Demek ki medeniyet ilerledikçe doğru ile yanlışı ayırma kapasitemiz artıyor. Bugün akademide astroloji diye bir dal yok. Özel kurslarda, gazetelerde ve arkadaş sohbetlerinde sıkışıp kaldı. Uygarlık ilerledikçe, bir zamanlar büyüye olan yaygın inanç bugün nasıl köreldiyse, astrolojiye olan inanç da zamanla körelecektir diye düşünüyorum. Uygarlık herhangi bir nedenle gerilerse onu bilemem. Sovyetler yıkıldıktan sonraki ekonomik, bilimsel ve ahlaki gerilemede astrologlar bayram etti mesela.
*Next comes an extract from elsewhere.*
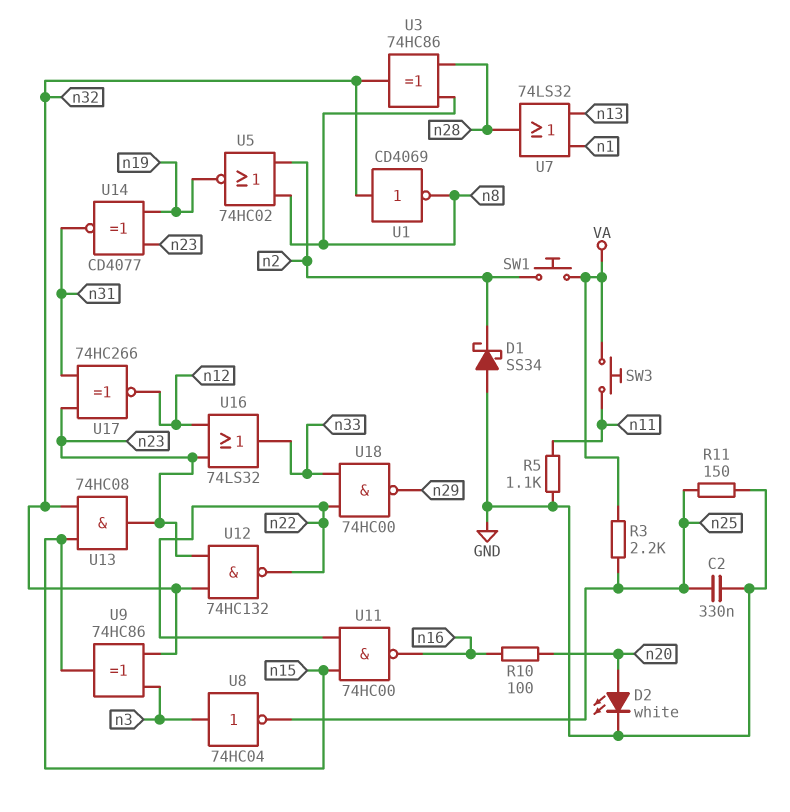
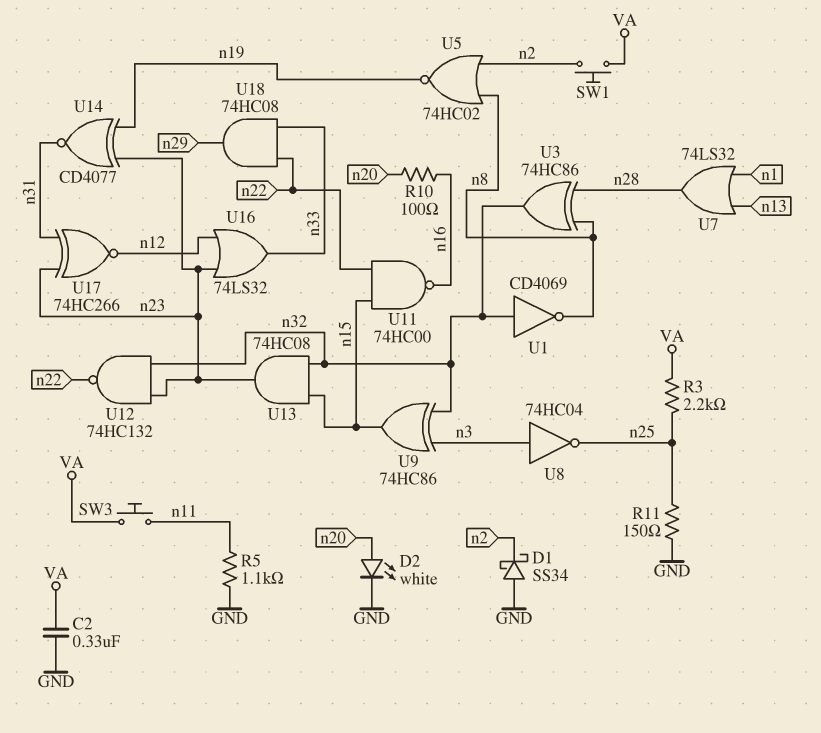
C2: 330nF (GND, n25) -> 330nF (GND, VA)
U18: NAND 74HC00 (in n22, in n33, out n29) -> AND 74HC08 (in n22, in n33, out n29)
Rusya’da astrologlar büro açıp, verdikleri danışmanlığa fatura kesebiliyorlar.
Kitabınızda yer alan konular hakkında bilim insanlarıyla bir çalışma yapmayı düşünüyor musunuz? Veya başka projeler planlıyor musunuz?
Bilim astrolojiyle olan hesabını 1980’lerde çoktan bitirdi aslında. Başka dillerde sözdebilimlerin otopsisini yapan pek çok kitap yayımlandı; okundu ve klasik haline dönüştüler bile. Ben Türkiye’de, Türkiye’den örneklerle bir ilki gerçekleştirmeye çalıştım. Eğlence amacı dışında ekstra bir çalışma imkanı doğuracağını düşünmüyorum, ancak belki de tarihte yurtdışında yapılmış bir takım araştırma ve deneyler yerli örneklerle denenebilir. Her şey çok yeni olduğu için ve henüz kitlesel bir geribildirim almadığım için ben de bu konuda doğaçlama ilerlemeyi düşünüyorum.